Report how many lines of the listing below contain the word "catalogue", and give only that number.
** Begin Supplied data **
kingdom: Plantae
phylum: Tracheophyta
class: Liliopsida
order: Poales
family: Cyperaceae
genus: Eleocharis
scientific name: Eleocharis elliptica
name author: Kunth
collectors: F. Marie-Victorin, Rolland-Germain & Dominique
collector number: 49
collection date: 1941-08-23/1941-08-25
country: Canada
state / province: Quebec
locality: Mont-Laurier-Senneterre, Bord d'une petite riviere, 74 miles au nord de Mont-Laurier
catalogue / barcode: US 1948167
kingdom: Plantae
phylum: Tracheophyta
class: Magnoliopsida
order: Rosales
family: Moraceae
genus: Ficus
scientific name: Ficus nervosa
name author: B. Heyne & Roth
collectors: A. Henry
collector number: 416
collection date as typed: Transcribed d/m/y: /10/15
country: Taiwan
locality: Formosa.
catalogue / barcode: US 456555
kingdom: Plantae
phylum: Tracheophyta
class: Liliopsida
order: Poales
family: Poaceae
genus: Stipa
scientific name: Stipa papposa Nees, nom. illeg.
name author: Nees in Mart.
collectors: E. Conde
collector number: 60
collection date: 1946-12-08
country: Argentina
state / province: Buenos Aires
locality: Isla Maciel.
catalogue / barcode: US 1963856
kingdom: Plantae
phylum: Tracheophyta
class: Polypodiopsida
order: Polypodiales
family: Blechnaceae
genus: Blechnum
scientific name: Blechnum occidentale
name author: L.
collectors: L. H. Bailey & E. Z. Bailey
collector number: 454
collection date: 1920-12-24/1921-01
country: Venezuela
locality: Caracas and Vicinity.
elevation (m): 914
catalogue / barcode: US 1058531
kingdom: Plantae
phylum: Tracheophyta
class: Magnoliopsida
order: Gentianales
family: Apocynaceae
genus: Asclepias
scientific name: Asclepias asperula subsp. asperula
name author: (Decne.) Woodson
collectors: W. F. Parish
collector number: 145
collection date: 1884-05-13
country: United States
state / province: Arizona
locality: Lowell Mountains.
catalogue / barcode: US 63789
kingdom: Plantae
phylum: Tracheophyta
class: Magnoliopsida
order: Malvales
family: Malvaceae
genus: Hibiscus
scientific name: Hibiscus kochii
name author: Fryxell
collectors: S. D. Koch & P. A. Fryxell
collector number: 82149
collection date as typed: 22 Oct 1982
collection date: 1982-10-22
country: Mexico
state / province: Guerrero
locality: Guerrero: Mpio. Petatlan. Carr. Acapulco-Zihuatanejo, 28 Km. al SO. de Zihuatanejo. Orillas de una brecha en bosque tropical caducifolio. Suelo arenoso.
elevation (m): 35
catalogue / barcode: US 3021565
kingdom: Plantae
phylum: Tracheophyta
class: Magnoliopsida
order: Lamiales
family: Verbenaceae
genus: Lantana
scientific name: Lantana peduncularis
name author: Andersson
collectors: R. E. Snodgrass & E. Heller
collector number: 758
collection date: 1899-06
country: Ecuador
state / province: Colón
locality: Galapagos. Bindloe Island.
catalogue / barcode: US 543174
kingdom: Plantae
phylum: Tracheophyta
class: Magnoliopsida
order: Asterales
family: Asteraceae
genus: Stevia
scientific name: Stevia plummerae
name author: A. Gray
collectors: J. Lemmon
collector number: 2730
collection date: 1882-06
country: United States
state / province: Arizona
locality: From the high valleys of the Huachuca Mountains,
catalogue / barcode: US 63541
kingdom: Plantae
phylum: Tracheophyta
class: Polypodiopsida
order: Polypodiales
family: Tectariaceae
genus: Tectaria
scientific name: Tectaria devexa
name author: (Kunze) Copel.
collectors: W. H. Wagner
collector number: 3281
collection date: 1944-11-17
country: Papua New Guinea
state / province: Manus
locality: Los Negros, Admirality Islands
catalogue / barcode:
** End Supplied data **
# In response
9